CIVIC archives spanning the last 800 years will be placed on to an online database to open up details of York’s famous history to a global audience.
The project will create the first complete online database of the city’s archives, which contain more than 6,500ft of documents that preserve the memories and voices of thousands of citizens throughout the centuries.
The new internet database will also be part of the celebrations next year to mark the 800th anniversary of the city receiving its Charter in 1212.
The scheme is being funded by a grant of nearly £40,000 from The National Archives, and the cash will also be used to replace an existing paper catalogue, which has been in continuous use since a former deputy town clerk, William Giles, created it in 1909.
York Council’s cabinet member for leisure, culture and social inclusion, Coun Sonja Crisp, said: “This is fantastic news as the civic archives are one of York’s most important heritage collections and are recognised as one of the most significant civic archives outside London.
“This new catalogue will be one of the long-term legacies of the York 800 celebrations.”
The civic archives contain the original records of York’s city government for more than 800 years.
The earliest document dates from 1155, and from 1476 to the present day the archive provides an unbroken record of how York’s residents have run their city.
York Council’s archivist for civic records, Victoria Hoyle, said: “This project is the key to unlocking one of York’s hidden treasures.

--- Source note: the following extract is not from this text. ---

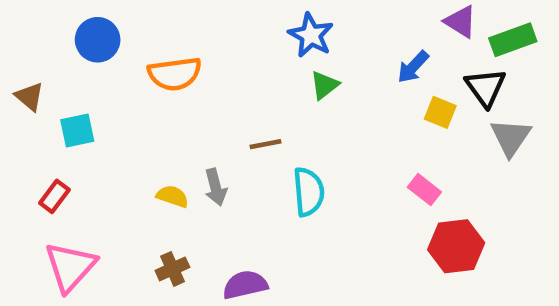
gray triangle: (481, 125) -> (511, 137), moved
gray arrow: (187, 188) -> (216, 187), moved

It’s incredible to think some documents in our collection are older than York Minster and the City Walls.
“An archive isn’t just a room full of paper and parchment, it’s a repository of community memory and identity. The new catalogue database will open up this amazing resource as never before.”
During the project, each section of the archive will be examined and described by a project archivist who will create an online searchable catalogue.
The catalogue will open up the collection for historical research, and support learning activities and an outreach programme designed to broaden the public appeal of York’s heritage.
The two-year project is due to begin in April next year.